Putting The Pieces Together
It wasn't until we arrived at Ruby's wake in Springfield, Ohio, that the penny dropped. There, among the photos being passed around documenting her well-lived life, was a shot of Ruby standing at the transom of a 26-footer, one of the last boats Jim bought. Ruby, who'd reached 95 years of age when she passed away in 2010, was in her mid-60s in the photo — her hair held back in one of her favored scarves, smiling in the knee-deep water with a hand atop the transom, the look of pure contentment on her face.
When we saw that photo, something clicked for Stephanie. There it all was — the engine box, the cutouts for the cleats, the wide-open cockpit for fishing, the classic lines. All of these could be found ... on an Albin. What she'd been searching for, especially as a new life was entering the stage as a beloved one was departing, was a vessel that could hold safely within it those precious family times, those feelings of security and love. She'd been looking for her grandfather's boat.
Lasting Love For The Legendary Lyman
Dan Bracken of Cleveland, Ohio, owns one of Stephanie's grandfather's old Lymans — the 1970, 23-foot Offshore Lyman that Jim West originally purchased four decades ago.
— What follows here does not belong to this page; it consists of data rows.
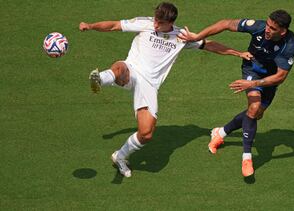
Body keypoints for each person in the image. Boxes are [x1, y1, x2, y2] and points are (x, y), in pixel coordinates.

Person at [79, 2, 251, 177]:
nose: (155, 25)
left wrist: (238, 53)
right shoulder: (145, 23)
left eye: (159, 23)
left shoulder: (181, 37)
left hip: (150, 85)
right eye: (155, 20)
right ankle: (99, 79)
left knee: (146, 134)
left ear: (170, 22)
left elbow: (210, 45)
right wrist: (90, 26)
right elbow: (115, 25)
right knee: (120, 68)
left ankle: (120, 156)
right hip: (132, 70)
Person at [178, 10, 294, 177]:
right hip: (252, 69)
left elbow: (280, 77)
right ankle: (247, 157)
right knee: (254, 107)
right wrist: (197, 37)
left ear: (282, 31)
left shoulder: (289, 46)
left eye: (272, 28)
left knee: (256, 114)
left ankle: (220, 133)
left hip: (269, 79)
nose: (267, 30)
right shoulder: (258, 27)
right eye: (267, 25)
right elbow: (226, 23)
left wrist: (253, 84)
Bracken has owned nine Lymans in his lifetime. The son of a home boatbuilder, he grew up listening to his father praise Lyman as a designer and a builder.
Founded in 1875 by cabinetmakers Bernard and Herman Lyman, Lyman Boats was originally based in Cleveland, where they turned out high-quality, lapstrake rowboats and sailboats. Their 15-foot rowboat, with its tall, plumb bow and extended keel, could comfortably hold five passengers and was used by the City of Cleveland Lifeguards at the turn of the century.
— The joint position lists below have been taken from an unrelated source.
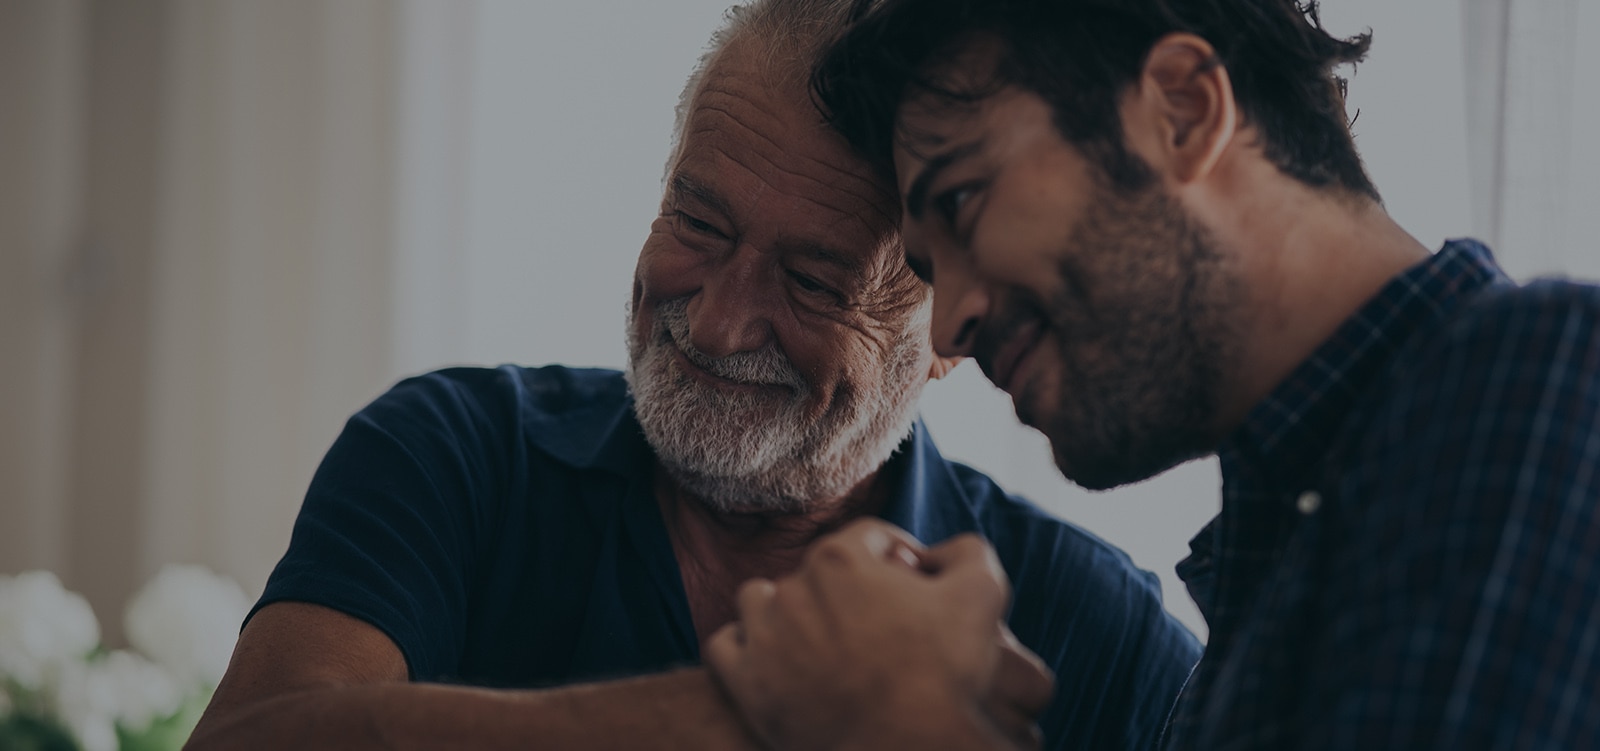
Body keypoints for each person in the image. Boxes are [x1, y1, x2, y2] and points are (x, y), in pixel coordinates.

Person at [184, 1, 1202, 749]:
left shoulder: (1085, 628)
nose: (716, 320)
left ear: (951, 330)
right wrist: (765, 714)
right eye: (698, 223)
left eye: (814, 280)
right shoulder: (457, 450)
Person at [705, 0, 1600, 749]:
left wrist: (919, 726)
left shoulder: (1546, 376)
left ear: (1182, 110)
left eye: (964, 199)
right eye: (931, 272)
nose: (953, 323)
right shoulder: (1258, 593)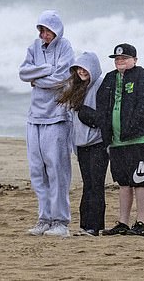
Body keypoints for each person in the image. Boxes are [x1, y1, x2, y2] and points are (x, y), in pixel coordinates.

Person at [19, 10, 75, 237]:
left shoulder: (65, 47)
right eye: (40, 30)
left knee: (57, 171)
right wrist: (45, 71)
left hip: (57, 117)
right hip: (34, 118)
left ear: (56, 29)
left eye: (47, 30)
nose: (43, 35)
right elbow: (23, 72)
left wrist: (37, 79)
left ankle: (60, 222)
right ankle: (44, 218)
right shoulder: (34, 47)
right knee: (37, 171)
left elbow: (62, 78)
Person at [96, 43, 144, 237]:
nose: (120, 61)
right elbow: (102, 106)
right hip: (116, 141)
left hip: (139, 139)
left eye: (124, 58)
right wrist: (107, 133)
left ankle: (141, 223)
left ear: (134, 60)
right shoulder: (109, 78)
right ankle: (122, 222)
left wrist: (131, 128)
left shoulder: (143, 76)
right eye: (117, 59)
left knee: (141, 180)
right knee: (123, 182)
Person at [56, 52, 109, 236]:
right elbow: (71, 119)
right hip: (81, 145)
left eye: (85, 68)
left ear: (93, 68)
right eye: (78, 68)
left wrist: (84, 111)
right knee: (88, 184)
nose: (81, 72)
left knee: (96, 184)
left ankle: (95, 227)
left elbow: (103, 116)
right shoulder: (76, 87)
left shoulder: (101, 85)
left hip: (98, 143)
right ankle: (85, 225)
Early Lymans had a nearly plumb bow, with a fine entry that helped slice through Lake Erie's legendary steep chop. They became the preferred boat in the region during the post-World War II boatbuilding explosion, turning out as many as 4,000 a year. "Lymans were designed for Lake Erie," says Bracken. "The clinker-built lapstrake-hull design traps a foil of air under each strake when the boats get on plane, improving performance." In the 60s, the bow angle took on a more raked-back profile and the availability of reliable and more powerful inboards from Chrysler and others further improved the performance. The Lyman family would produce wooden boats on the shores of Lake Erie for nearly a century, closing up shop for good in 1973. Lymans are still sought-after classics on the lake, with an owners' group 500 strong and several websites dedicated to their maintenance and restoration.
Bracken's eighth Lyman, a 25 Offshore, was named My Last One by the previous owner. "I liked that so much I didn't change it," he says, "But then I got another one."